Written problem ->
Rewrite all of the material below, substituting "HH:MM in 24-hour time" for "H:MM AM/PM" wherever it occurs and keeping everything else unchanged. Leave the pictures out of your answer.

Information shown ->
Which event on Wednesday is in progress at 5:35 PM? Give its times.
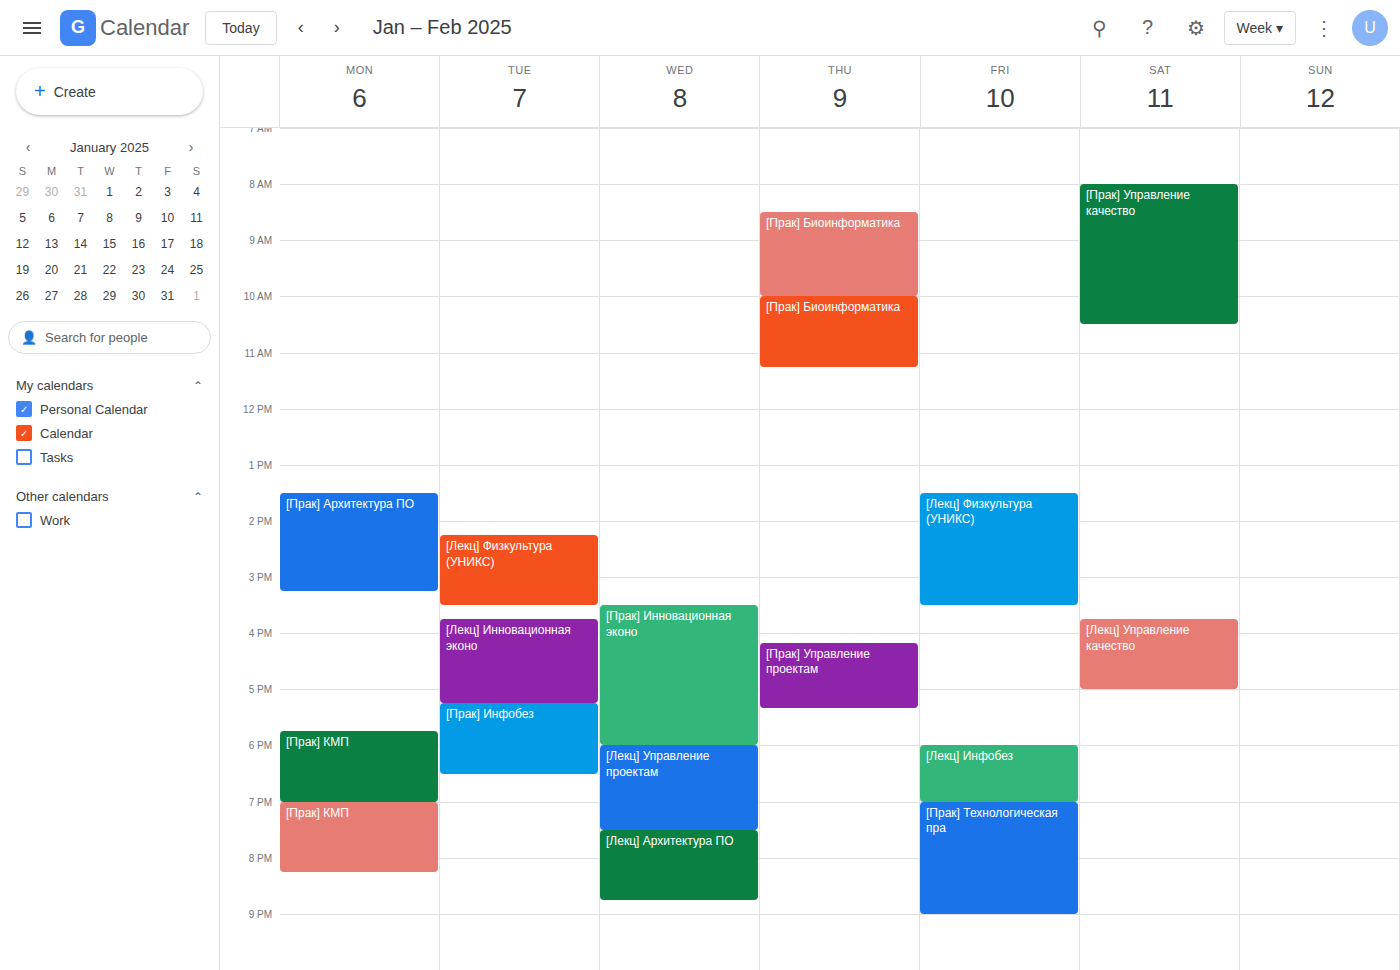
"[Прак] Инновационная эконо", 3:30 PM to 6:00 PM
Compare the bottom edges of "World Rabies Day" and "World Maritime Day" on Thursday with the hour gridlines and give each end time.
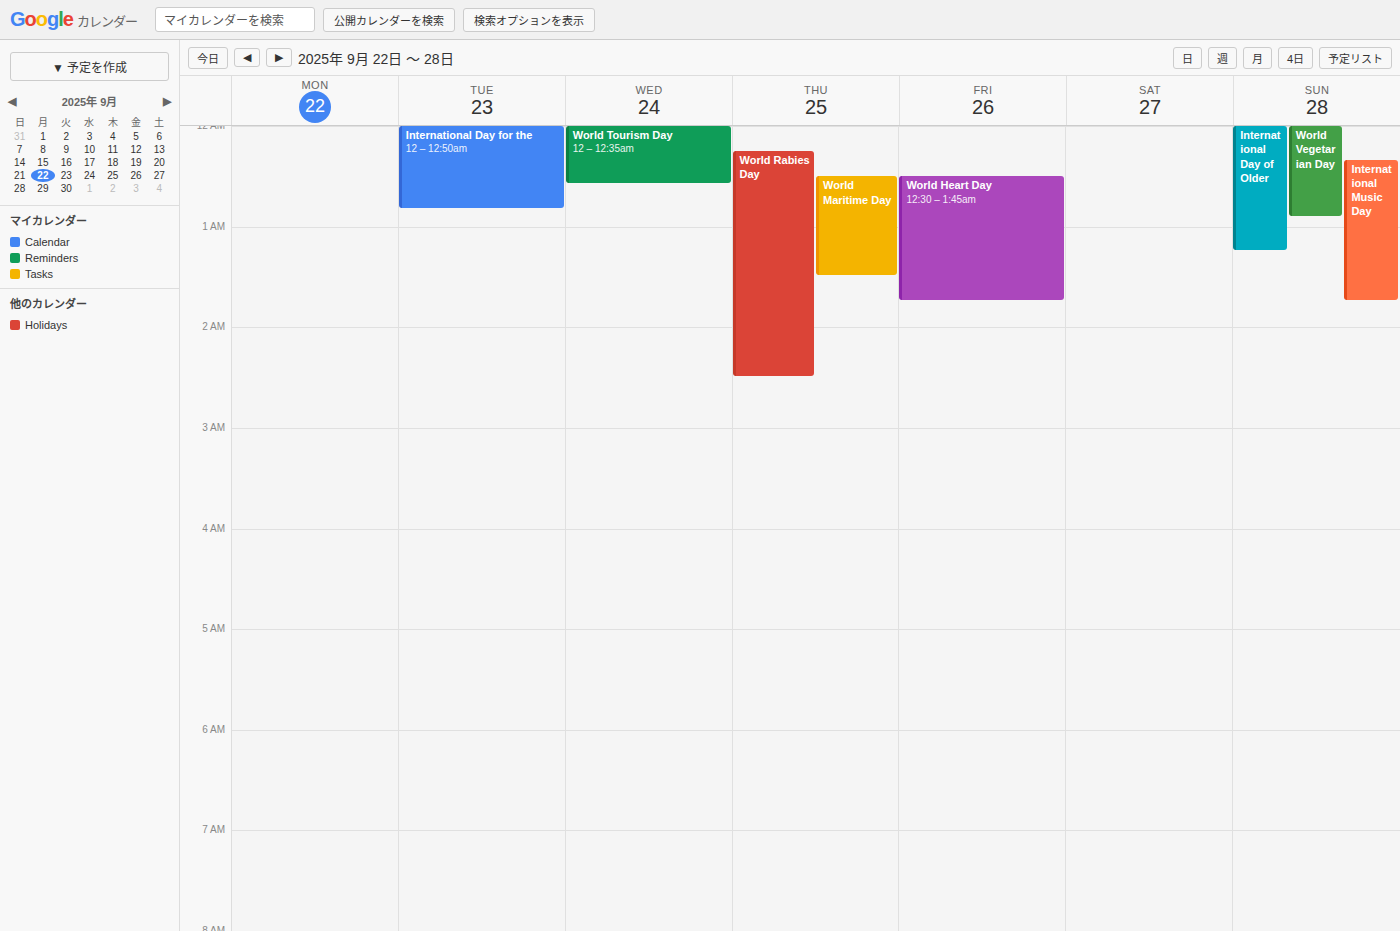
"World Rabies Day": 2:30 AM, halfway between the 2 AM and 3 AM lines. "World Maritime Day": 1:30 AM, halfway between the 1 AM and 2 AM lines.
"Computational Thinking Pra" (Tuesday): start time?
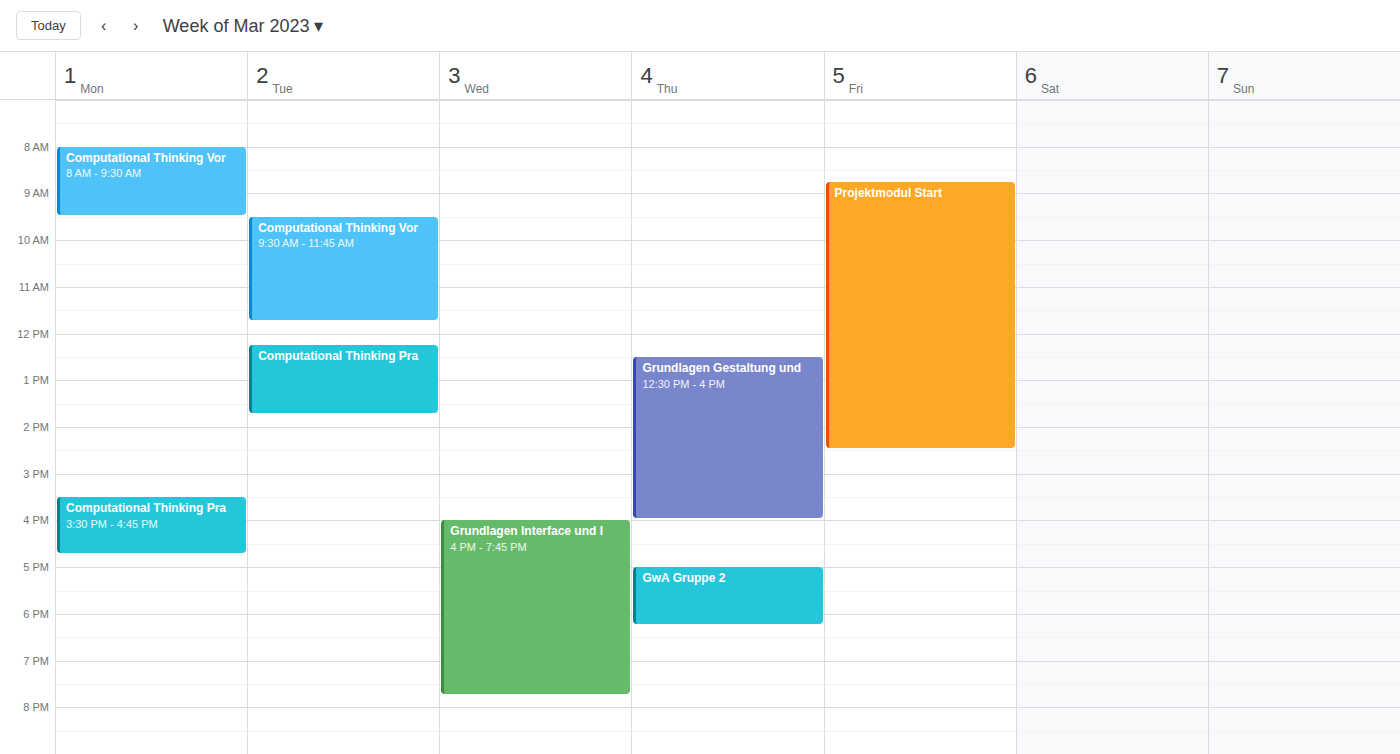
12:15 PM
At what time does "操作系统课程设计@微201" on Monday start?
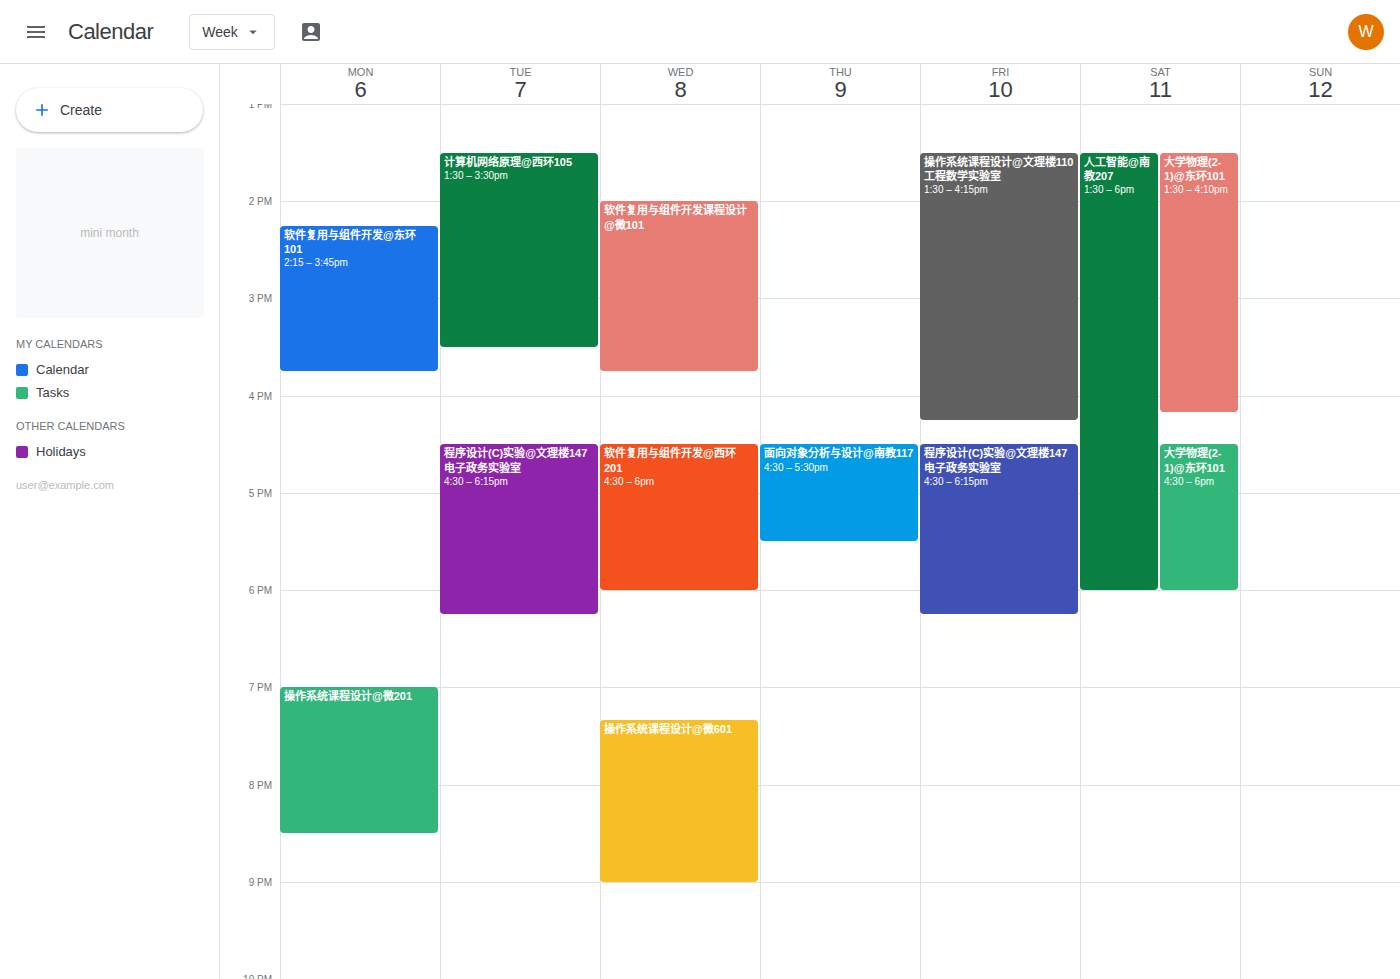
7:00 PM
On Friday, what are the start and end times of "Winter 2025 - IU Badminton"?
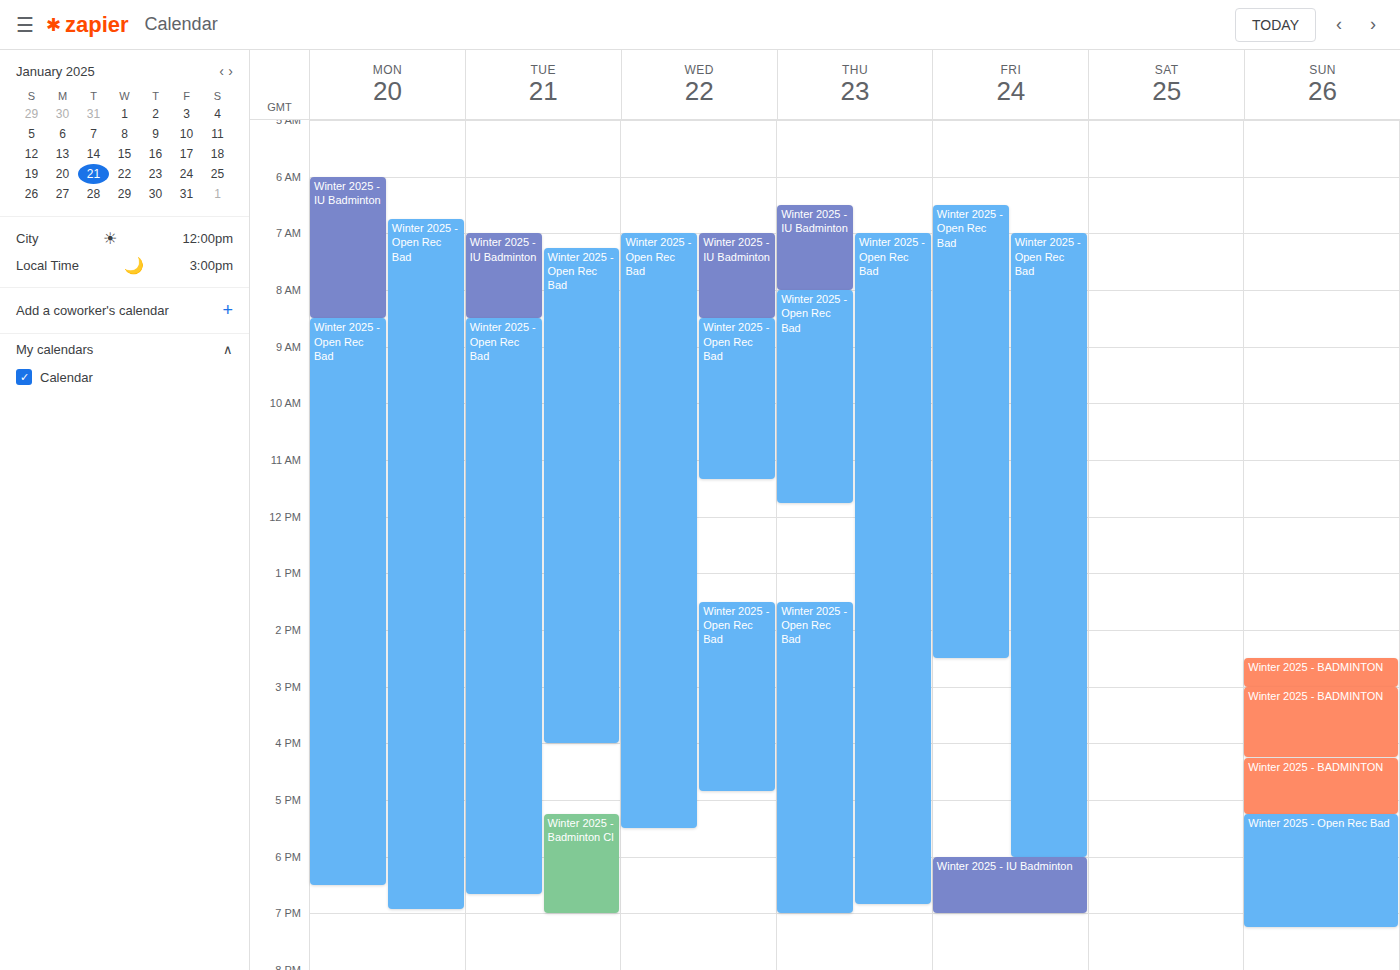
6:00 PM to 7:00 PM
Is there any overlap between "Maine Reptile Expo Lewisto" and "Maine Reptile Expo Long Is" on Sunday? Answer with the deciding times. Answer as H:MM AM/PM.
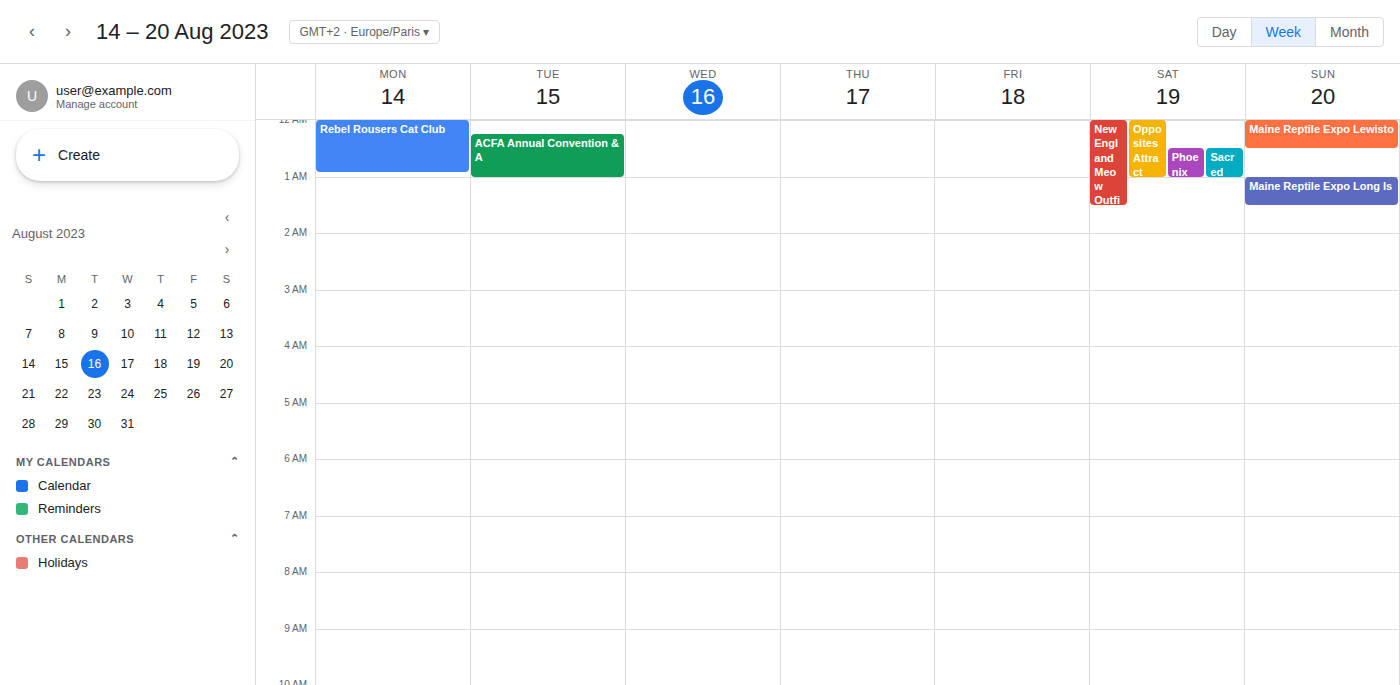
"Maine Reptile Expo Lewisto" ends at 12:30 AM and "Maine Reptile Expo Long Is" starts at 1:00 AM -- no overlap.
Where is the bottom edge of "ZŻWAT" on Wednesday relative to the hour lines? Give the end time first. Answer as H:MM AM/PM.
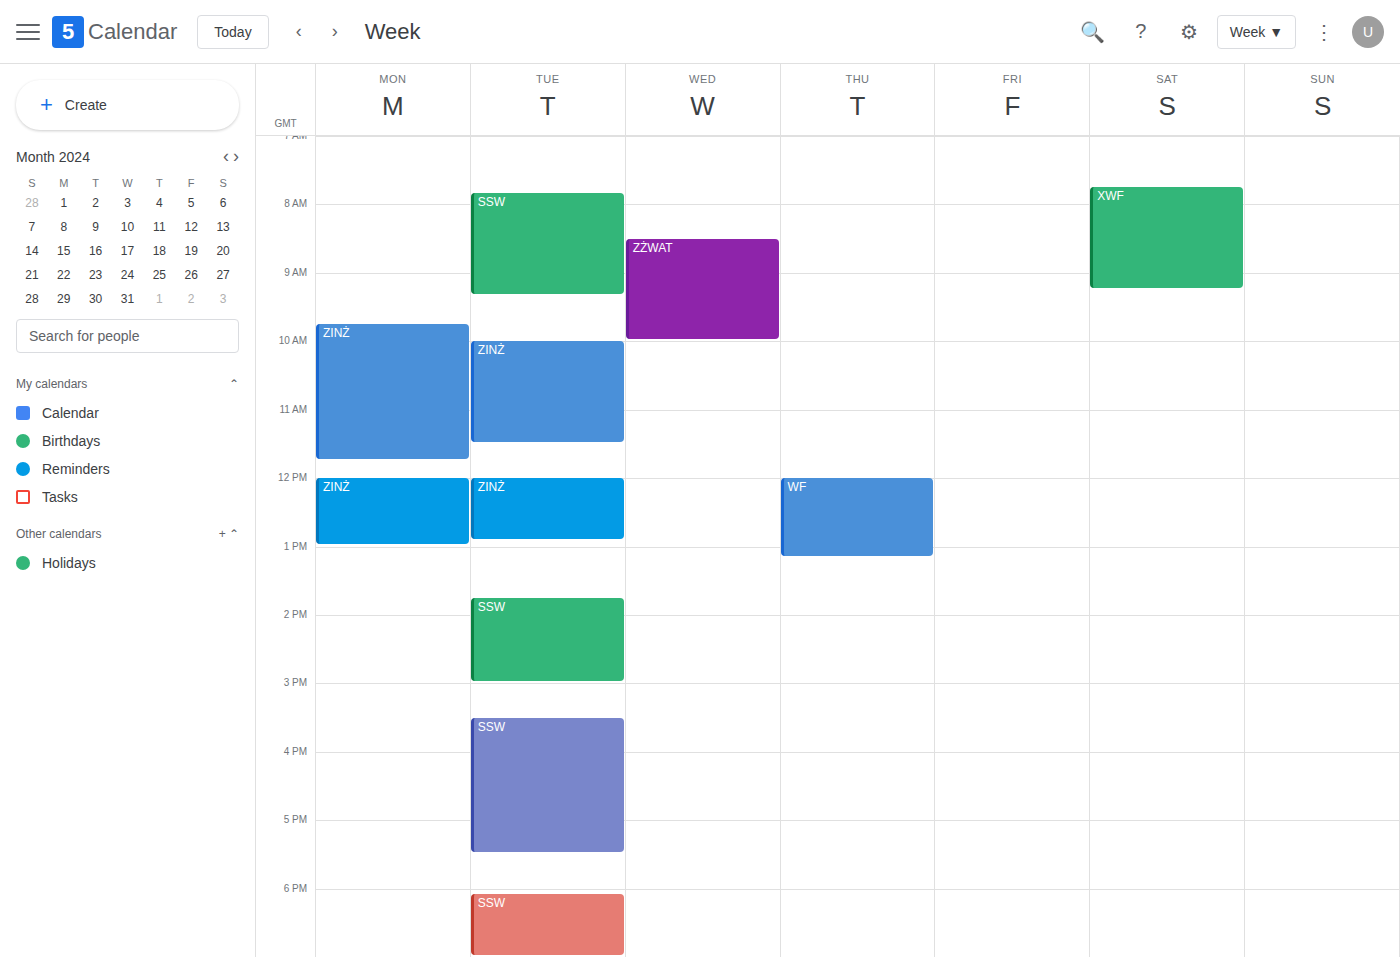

Full answer ->
Which event on Wednesday is in progress at 5:35 PM? Give its times.
"[Прак] Инновационная эконо", 3:30 PM to 6:00 PM
Compare the bottom edges of "World Rabies Day" and "World Maritime Day" on Thursday with the hour gridlines and give each end time.
"World Rabies Day": 2:30 AM, halfway between the 2 AM and 3 AM lines. "World Maritime Day": 1:30 AM, halfway between the 1 AM and 2 AM lines.
"Computational Thinking Pra" (Tuesday): start time?
12:15 PM
At what time does "操作系统课程设计@微201" on Monday start?
7:00 PM
On Friday, what are the start and end times of "Winter 2025 - IU Badminton"?
6:00 PM to 7:00 PM
Is there any overlap between "Maine Reptile Expo Lewisto" and "Maine Reptile Expo Long Is" on Sunday? Answer with the deciding times. Answer as HH:MM in 24-hour time.
"Maine Reptile Expo Lewisto" ends at 12:30 AM and "Maine Reptile Expo Long Is" starts at 1:00 AM -- no overlap.
Where is the bottom edge of "ZŻWAT" on Wednesday relative to the hour lines? Give the end time first. Answer as HH:MM in 24-hour time.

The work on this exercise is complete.